Ethiopian authorities attribute the increase to the adjustment made in the central bank’s purchasing price of gold, which has witnessed a 30pc upsurge since last year.

“We've started to offer a better price, even higher than what artisanal miners get in the informal market. This has weakened the contraband market and helped us beat our target,” said Takele Uma, minister of Mines & Petroleum.

About 6,785Kg of gold was exported in the first 10 months of the current fiscal year, helping the Ministry surpass its initial target by 14pc. This is almost twice the volume of the same item shipped in the preceding financial year.

Prior to taking the top spot, annual exports of gold declined for almost five years, even reaching 28 million dollars two years ago. It has since skyrocketed by more than 18 fold, a rare development in the global gold market.

"We've been incentivising miners by regularly adjusting the purchasing price of gold. Additionally, we've been offering a price that is 29pc higher than that of the international market, which has paralysed the parallel market for gold," said Fikadu Digafe, vice governor and chief economist of the central bank. "The higher the volume, the better return the miners would get."

Although industry insiders agree that the rise in purchasing rate has increased the volume of gold collected by the NBE, the surge in export prices at a higher rate than the international price is dubious.

"As a price taker country that exports a primary good with no added value, Ethiopia has no comparative advantage over other countries which export a similar good. Taking this into account, the figure seems exaggerated," said a mining engineer working at MIDROC.

But for Anuar Ahmed, a commodities consultant, it is possible that Ethiopia can get a better offer even if it is a price taker.

"The inability of international suppliers to deliver future contracts may have helped Ethiopia get a better offer. With COVID-19 disrupting the mining sector across the globe, along with other prevailing factors, the country may have also benefited from such loopholes," Anuar remarked.

McKinsey, one of the big four consulting firms across the globe along with PwC, Deloitte, EY, and KPMG, estimated that the mining industry lost an estimated 30 billion to 120 billion dollars in 2020. Against such a backdrop, Ethiopia's mining industry grew by 91.4pc during the last financial year, making it the highest performing segment of the economy, while its contribution to the industry sector doubled.
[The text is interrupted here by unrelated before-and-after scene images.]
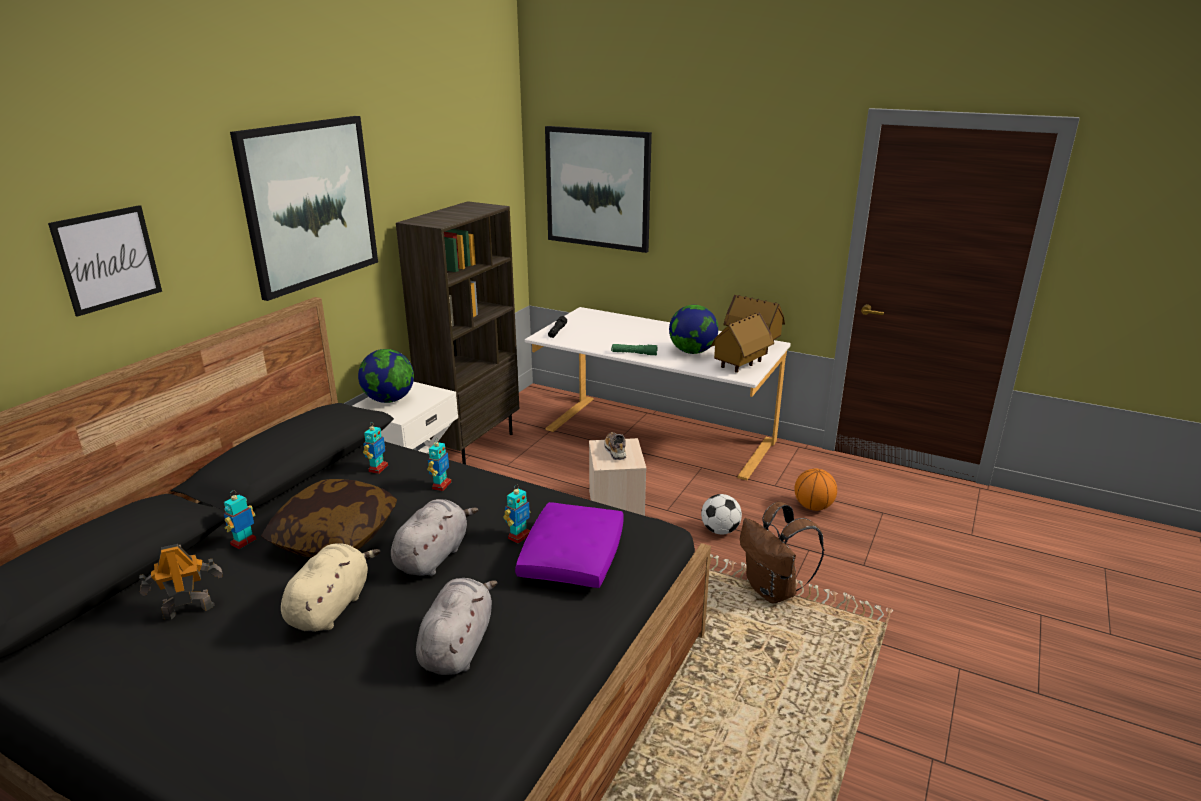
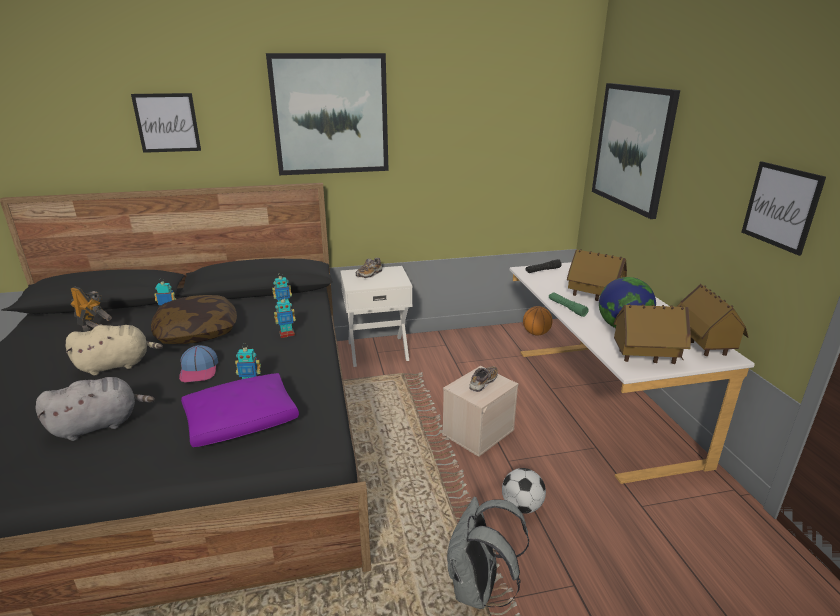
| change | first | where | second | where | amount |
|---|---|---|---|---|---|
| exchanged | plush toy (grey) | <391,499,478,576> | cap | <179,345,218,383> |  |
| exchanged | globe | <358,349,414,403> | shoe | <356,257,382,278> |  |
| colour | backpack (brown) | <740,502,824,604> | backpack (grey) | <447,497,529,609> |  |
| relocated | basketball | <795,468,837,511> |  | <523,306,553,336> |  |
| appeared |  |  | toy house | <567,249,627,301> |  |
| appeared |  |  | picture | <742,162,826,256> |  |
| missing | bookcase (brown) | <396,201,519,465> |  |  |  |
The country managed to make such strides from gold despite the closure of the country's biggest mining plants for years. This includes MIDROC Gold's Legedembi site, which was opened at the end of last year after being closed for almost two and a half years. Many artisanal miners based in Tigray, which contributes eight percent of Ethiopia's exports, have been hindered by the deteriorating security situation in the Regional State. Takele admits that political instability has impacted the sector.

"We could have exported more if there weren’t political instability in some areas of the country," the Minister said.